### WHAT THE EXERCISE ASKS
Could you copy out, unchanged, the lines of the listing below from the line containing "ソニー通りの店舗 / 事務所物件" through the line containing "西新橋2丁目の店舗 / 事務所物件", including both of those lines?

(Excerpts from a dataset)
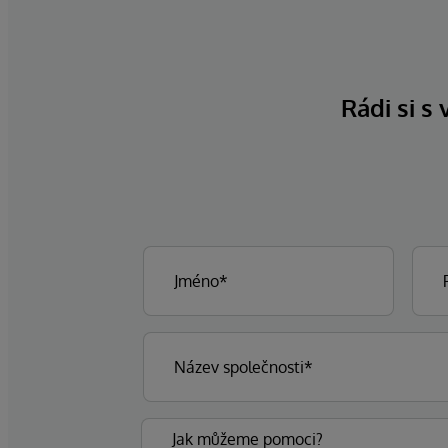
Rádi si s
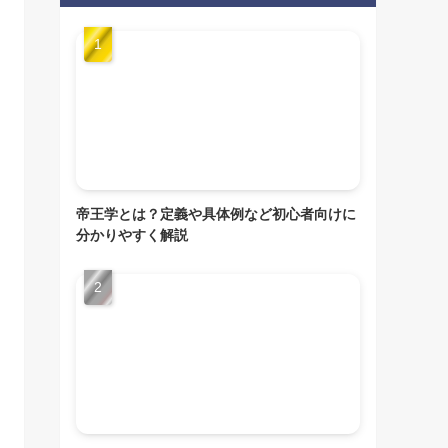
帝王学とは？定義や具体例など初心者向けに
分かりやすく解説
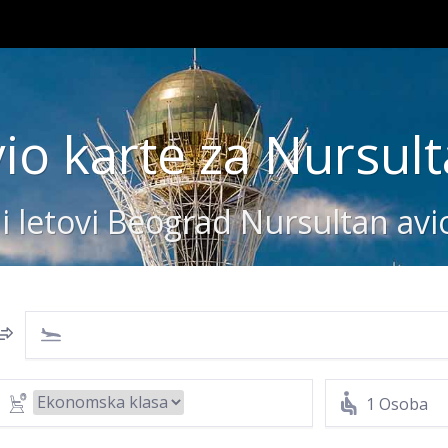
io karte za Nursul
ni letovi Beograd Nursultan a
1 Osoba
* * *
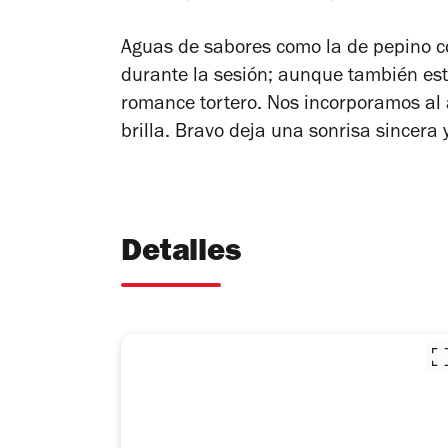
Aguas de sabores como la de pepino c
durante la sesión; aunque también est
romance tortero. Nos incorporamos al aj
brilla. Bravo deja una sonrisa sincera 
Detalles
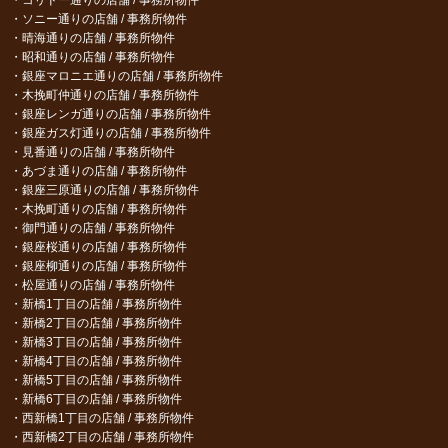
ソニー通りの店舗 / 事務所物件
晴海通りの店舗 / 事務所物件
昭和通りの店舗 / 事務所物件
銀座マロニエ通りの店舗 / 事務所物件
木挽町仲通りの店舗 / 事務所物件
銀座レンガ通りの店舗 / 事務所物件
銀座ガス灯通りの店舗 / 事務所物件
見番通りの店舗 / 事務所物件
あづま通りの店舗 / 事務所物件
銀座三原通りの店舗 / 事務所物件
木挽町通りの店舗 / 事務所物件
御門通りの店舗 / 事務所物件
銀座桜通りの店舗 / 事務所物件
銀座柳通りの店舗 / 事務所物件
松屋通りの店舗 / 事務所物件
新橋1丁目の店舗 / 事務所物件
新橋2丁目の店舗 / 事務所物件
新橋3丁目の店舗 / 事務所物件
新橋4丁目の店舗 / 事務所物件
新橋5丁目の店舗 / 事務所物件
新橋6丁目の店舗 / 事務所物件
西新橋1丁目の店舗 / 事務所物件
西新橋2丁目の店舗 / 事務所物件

### EXERCISE OUTPUT
ソニー通りの店舗 / 事務所物件
晴海通りの店舗 / 事務所物件
昭和通りの店舗 / 事務所物件
銀座マロニエ通りの店舗 / 事務所物件
木挽町仲通りの店舗 / 事務所物件
銀座レンガ通りの店舗 / 事務所物件
銀座ガス灯通りの店舗 / 事務所物件
見番通りの店舗 / 事務所物件
あづま通りの店舗 / 事務所物件
銀座三原通りの店舗 / 事務所物件
木挽町通りの店舗 / 事務所物件
御門通りの店舗 / 事務所物件
銀座桜通りの店舗 / 事務所物件
銀座柳通りの店舗 / 事務所物件
松屋通りの店舗 / 事務所物件
新橋1丁目の店舗 / 事務所物件
新橋2丁目の店舗 / 事務所物件
新橋3丁目の店舗 / 事務所物件
新橋4丁目の店舗 / 事務所物件
新橋5丁目の店舗 / 事務所物件
新橋6丁目の店舗 / 事務所物件
西新橋1丁目の店舗 / 事務所物件
西新橋2丁目の店舗 / 事務所物件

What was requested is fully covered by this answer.